What to work on:
Please output as a numbered list the lines starting with the one containing "36: (282, 264)" and going on through the one containing "47: (965, 825)", skipping blank lines and leaving the pictures out.
##### Task input
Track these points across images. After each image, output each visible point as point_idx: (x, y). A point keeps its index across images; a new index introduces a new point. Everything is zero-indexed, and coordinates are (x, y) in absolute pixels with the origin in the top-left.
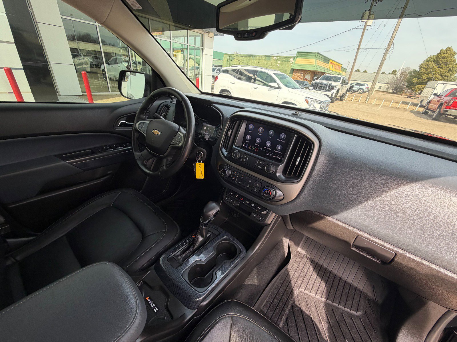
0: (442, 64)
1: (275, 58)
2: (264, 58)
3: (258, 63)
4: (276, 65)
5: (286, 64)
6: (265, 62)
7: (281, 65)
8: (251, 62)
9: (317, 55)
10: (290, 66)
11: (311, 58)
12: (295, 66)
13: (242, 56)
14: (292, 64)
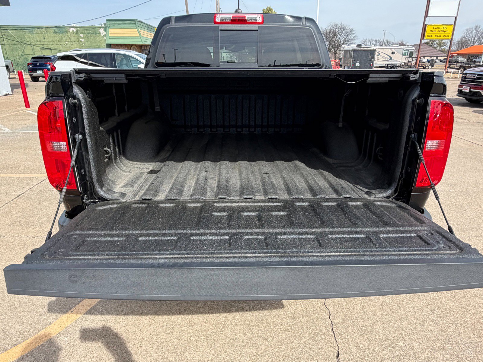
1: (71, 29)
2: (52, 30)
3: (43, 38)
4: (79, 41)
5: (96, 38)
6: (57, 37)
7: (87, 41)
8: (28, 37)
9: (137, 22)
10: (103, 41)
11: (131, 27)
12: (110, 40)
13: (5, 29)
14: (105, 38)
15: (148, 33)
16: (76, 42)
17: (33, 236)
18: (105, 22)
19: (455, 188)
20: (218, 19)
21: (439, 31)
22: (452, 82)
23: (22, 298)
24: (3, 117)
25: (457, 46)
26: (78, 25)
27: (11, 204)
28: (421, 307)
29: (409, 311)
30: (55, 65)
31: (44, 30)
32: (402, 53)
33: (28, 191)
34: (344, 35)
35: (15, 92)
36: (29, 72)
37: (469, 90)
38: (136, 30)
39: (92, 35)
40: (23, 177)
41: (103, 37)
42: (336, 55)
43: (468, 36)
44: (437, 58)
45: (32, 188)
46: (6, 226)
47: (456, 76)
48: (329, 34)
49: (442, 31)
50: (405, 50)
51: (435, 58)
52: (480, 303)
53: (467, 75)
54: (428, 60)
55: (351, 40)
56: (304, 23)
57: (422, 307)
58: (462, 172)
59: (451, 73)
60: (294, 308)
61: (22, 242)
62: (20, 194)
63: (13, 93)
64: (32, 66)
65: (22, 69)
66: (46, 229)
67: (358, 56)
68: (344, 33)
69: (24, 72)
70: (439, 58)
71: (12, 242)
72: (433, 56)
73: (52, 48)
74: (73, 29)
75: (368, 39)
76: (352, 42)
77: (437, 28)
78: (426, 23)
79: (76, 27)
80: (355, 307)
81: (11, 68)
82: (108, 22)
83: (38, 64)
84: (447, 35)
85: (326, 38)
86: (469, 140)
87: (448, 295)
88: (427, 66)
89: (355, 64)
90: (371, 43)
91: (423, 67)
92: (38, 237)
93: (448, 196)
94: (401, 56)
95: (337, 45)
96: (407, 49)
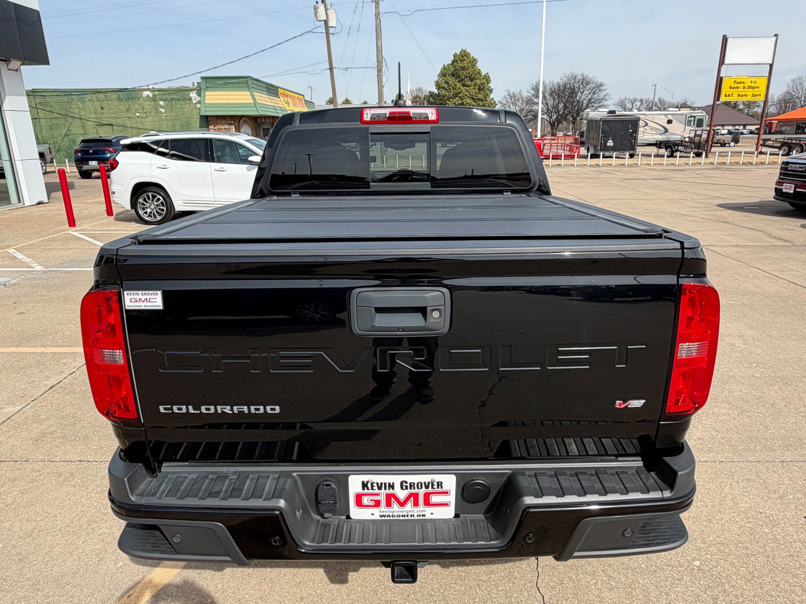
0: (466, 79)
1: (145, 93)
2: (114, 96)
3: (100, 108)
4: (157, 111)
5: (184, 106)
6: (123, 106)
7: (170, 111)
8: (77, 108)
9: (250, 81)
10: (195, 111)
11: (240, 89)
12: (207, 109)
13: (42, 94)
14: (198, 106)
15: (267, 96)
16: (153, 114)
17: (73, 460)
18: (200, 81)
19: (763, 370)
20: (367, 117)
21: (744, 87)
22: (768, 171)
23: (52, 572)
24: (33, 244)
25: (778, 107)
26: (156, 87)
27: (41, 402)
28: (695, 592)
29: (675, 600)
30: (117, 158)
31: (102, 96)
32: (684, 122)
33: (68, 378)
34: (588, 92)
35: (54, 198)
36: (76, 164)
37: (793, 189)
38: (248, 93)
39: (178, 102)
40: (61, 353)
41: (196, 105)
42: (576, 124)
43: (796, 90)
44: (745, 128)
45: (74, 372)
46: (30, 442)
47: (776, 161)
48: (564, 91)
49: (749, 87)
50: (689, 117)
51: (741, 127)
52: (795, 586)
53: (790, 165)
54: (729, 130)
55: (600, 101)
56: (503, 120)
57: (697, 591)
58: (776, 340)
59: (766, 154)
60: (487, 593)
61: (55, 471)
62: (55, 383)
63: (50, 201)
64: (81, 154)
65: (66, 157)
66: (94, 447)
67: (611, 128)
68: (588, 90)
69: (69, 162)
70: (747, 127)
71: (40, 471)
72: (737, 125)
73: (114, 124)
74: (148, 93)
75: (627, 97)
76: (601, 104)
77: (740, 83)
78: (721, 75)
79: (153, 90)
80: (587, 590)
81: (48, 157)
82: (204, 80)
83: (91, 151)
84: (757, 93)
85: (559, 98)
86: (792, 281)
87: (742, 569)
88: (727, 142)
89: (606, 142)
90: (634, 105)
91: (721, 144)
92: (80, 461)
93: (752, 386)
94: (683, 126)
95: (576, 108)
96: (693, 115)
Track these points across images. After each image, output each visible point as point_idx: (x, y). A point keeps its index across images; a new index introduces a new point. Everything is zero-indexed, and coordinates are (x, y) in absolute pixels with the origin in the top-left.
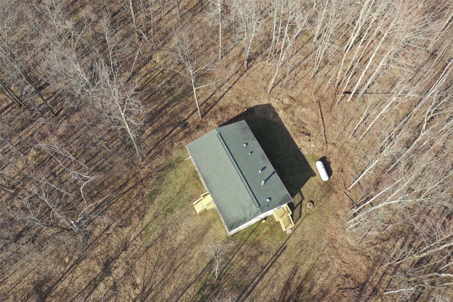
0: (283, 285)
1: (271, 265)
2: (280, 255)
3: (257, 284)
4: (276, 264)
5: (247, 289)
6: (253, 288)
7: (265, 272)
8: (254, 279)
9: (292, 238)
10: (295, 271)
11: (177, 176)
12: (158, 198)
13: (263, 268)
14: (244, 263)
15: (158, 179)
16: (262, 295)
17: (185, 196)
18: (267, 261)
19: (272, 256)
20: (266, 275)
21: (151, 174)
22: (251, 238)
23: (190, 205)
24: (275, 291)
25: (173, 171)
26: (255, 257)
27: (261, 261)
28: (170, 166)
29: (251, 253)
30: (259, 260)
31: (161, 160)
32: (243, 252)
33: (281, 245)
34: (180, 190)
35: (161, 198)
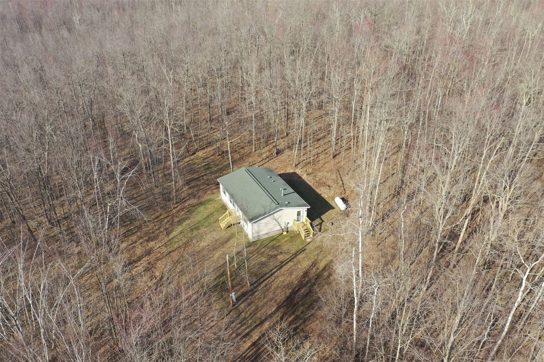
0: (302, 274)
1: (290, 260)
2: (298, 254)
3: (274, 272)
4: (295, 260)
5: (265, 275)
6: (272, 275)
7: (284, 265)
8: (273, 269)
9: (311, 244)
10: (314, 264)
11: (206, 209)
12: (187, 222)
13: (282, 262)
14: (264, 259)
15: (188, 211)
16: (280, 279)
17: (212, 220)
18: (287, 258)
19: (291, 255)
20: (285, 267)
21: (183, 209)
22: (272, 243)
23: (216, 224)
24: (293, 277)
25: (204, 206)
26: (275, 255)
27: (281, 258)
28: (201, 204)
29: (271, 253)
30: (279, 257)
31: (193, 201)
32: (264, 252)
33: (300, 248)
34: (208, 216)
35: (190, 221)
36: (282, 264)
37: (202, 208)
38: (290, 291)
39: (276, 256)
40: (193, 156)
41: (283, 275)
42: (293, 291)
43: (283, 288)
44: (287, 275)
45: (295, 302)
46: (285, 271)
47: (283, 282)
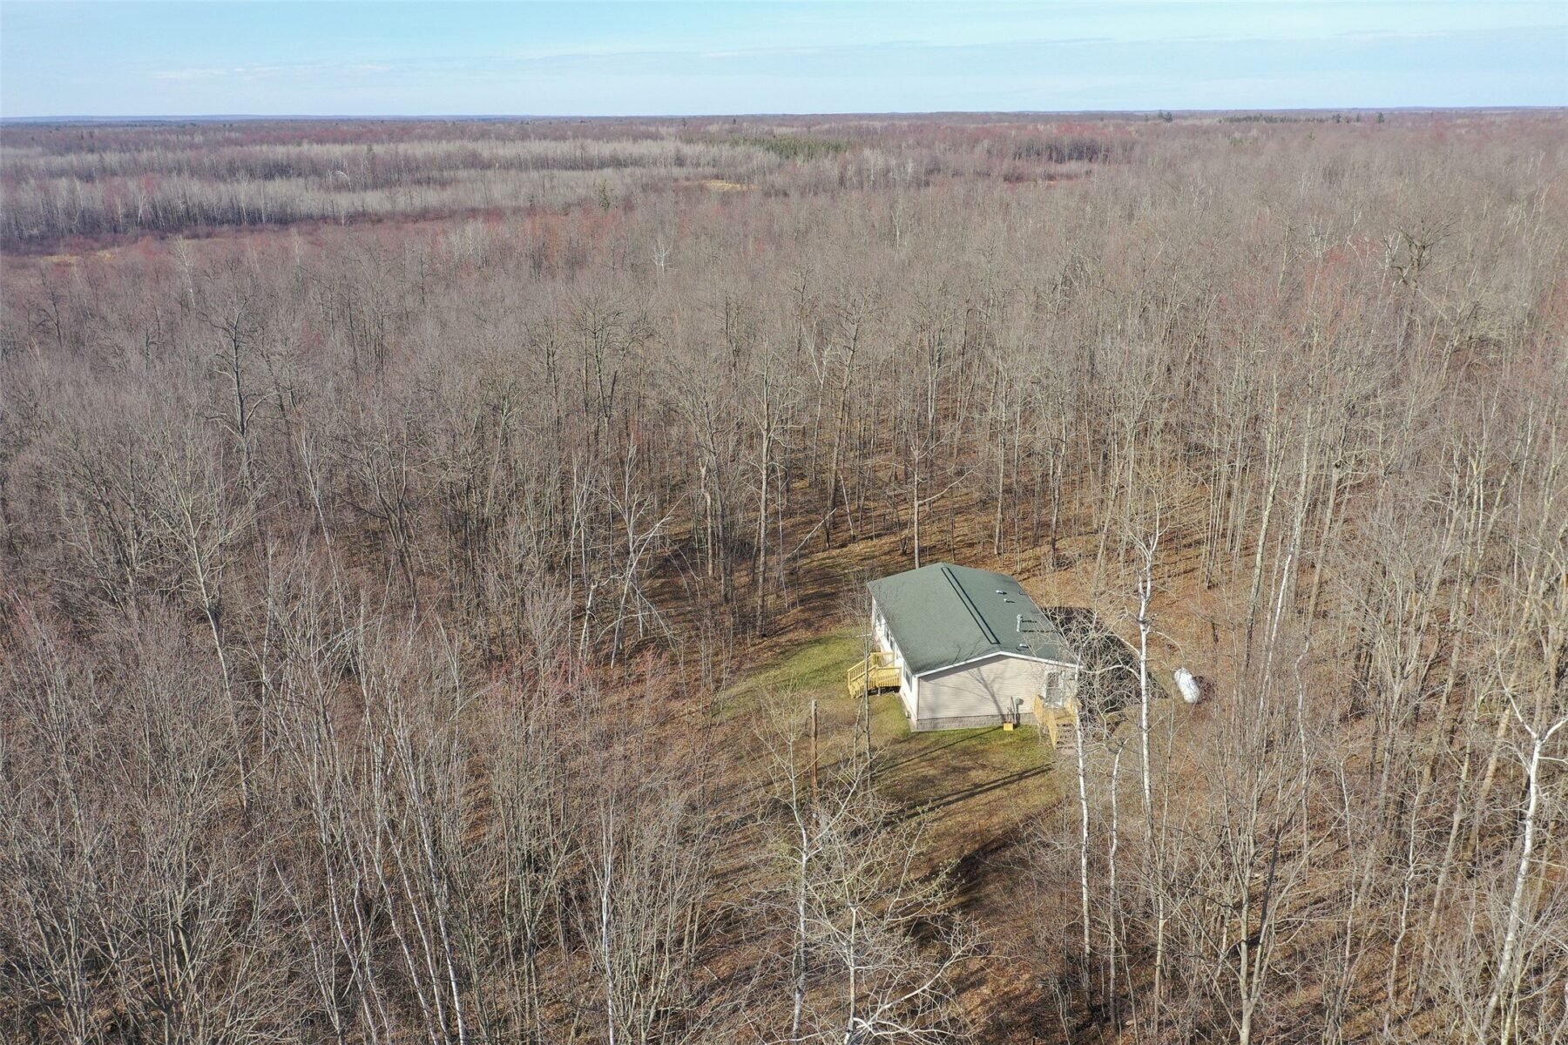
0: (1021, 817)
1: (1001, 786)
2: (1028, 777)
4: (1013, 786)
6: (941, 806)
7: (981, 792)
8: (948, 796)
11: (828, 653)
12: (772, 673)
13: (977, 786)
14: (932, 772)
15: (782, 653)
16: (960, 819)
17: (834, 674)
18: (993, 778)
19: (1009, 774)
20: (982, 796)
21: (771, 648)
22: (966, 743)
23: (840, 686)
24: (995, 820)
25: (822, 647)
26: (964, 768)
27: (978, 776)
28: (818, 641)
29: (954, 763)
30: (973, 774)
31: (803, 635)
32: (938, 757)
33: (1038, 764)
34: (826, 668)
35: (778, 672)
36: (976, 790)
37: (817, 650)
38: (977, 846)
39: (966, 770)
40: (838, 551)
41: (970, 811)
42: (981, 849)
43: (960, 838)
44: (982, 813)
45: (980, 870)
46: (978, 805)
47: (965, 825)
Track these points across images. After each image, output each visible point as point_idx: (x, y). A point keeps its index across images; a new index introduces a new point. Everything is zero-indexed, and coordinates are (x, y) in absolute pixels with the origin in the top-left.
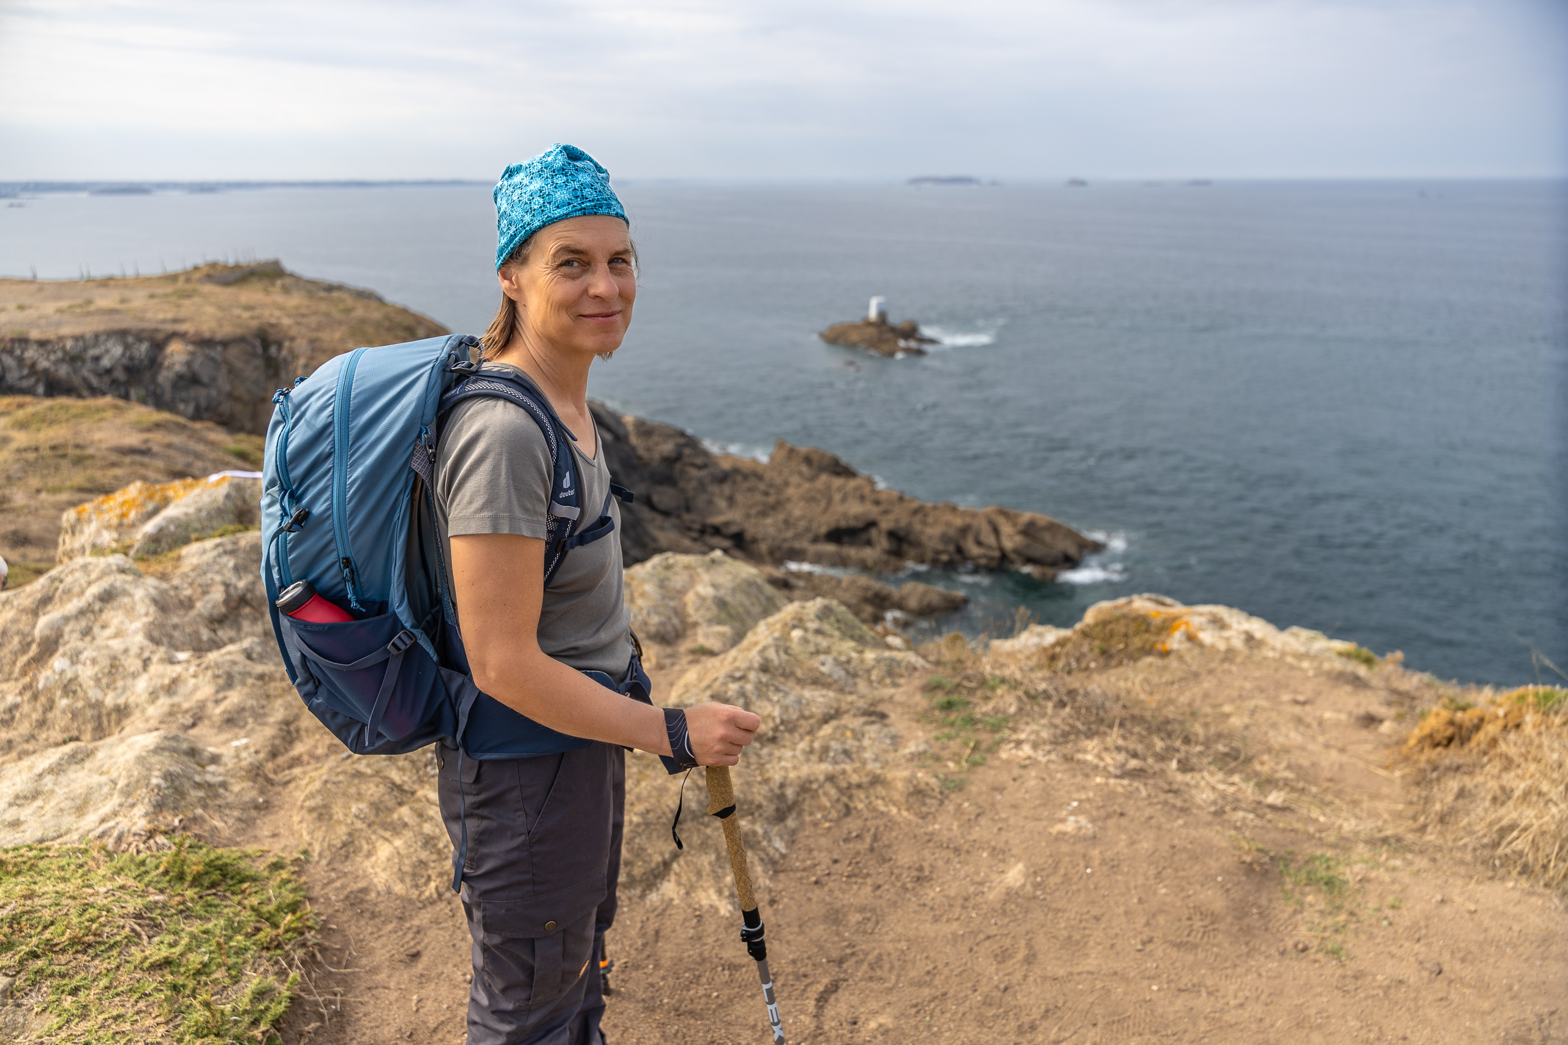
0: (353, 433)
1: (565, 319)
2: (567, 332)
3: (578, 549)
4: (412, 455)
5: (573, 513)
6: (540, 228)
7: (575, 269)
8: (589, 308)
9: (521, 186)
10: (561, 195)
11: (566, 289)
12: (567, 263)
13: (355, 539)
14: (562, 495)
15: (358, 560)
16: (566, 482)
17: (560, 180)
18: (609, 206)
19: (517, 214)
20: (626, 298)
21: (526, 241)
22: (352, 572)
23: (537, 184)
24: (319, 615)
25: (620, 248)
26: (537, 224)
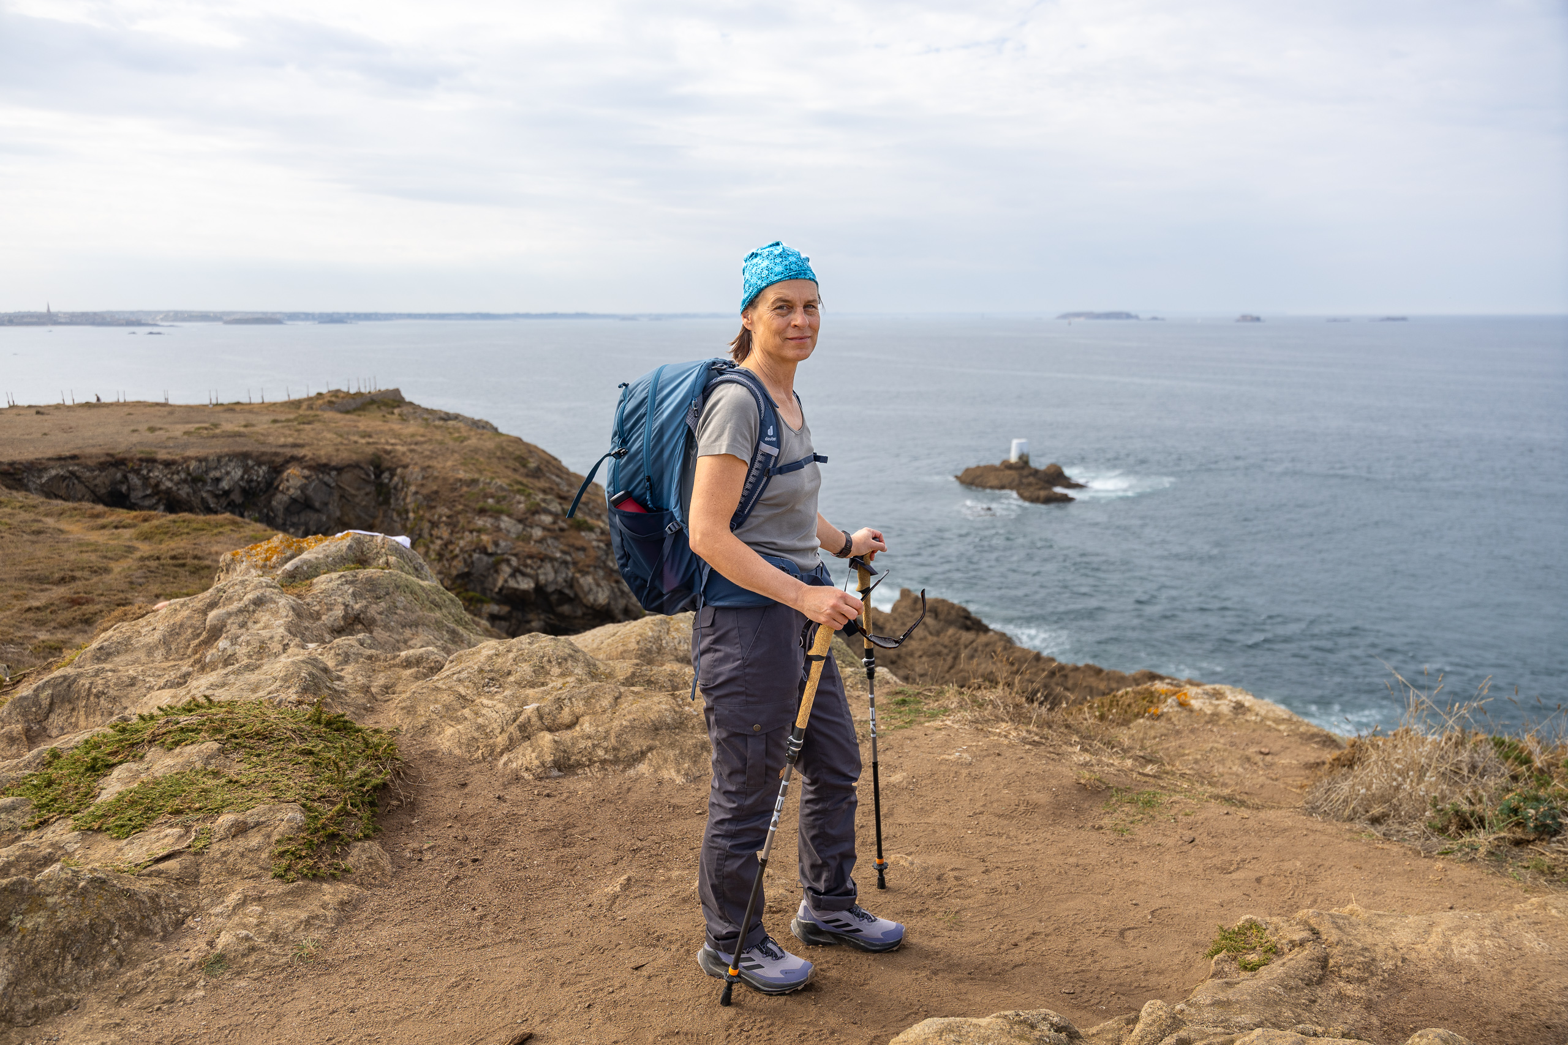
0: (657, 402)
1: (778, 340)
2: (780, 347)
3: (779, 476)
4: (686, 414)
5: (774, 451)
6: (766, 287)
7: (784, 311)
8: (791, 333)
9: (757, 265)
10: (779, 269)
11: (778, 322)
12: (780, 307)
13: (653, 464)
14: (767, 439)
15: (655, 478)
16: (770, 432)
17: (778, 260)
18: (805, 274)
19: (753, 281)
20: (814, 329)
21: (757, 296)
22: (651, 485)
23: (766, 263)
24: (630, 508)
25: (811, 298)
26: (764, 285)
##########
Task result:
1. 36: (282, 264)
2. 37: (202, 208)
3. 38: (290, 291)
4. 39: (276, 256)
5. 40: (193, 156)
6. 41: (283, 275)
7. 42: (293, 291)
8. 43: (283, 288)
9. 44: (287, 275)
10. 45: (295, 302)
11. 46: (285, 271)
12. 47: (283, 282)
13. 0: (1021, 817)
14. 1: (1001, 786)
15. 2: (1028, 777)
16. 4: (1013, 786)
17. 6: (941, 806)
18. 7: (981, 792)
19. 8: (948, 796)
20. 11: (828, 653)
21. 12: (772, 673)
22. 13: (977, 786)
23. 14: (932, 772)
24. 15: (782, 653)
25. 16: (960, 819)
26. 17: (834, 674)
27. 18: (993, 778)
28. 19: (1009, 774)
29. 20: (982, 796)
30. 21: (771, 648)
31. 22: (966, 743)
32. 23: (840, 686)
33. 24: (995, 820)
34. 25: (822, 647)
35. 26: (964, 768)
36. 27: (978, 776)
37. 28: (818, 641)
38. 29: (954, 763)
39. 30: (973, 774)
40. 31: (803, 635)
41. 32: (938, 757)
42. 33: (1038, 764)
43. 34: (826, 668)
44. 35: (778, 672)
45. 36: (976, 790)
46. 37: (817, 650)
47. 38: (977, 846)
48. 39: (966, 770)
49. 40: (838, 551)
50. 41: (970, 811)
51. 42: (981, 849)
52. 43: (960, 838)
53. 44: (982, 813)
54. 45: (980, 870)
55. 46: (978, 805)
56. 47: (965, 825)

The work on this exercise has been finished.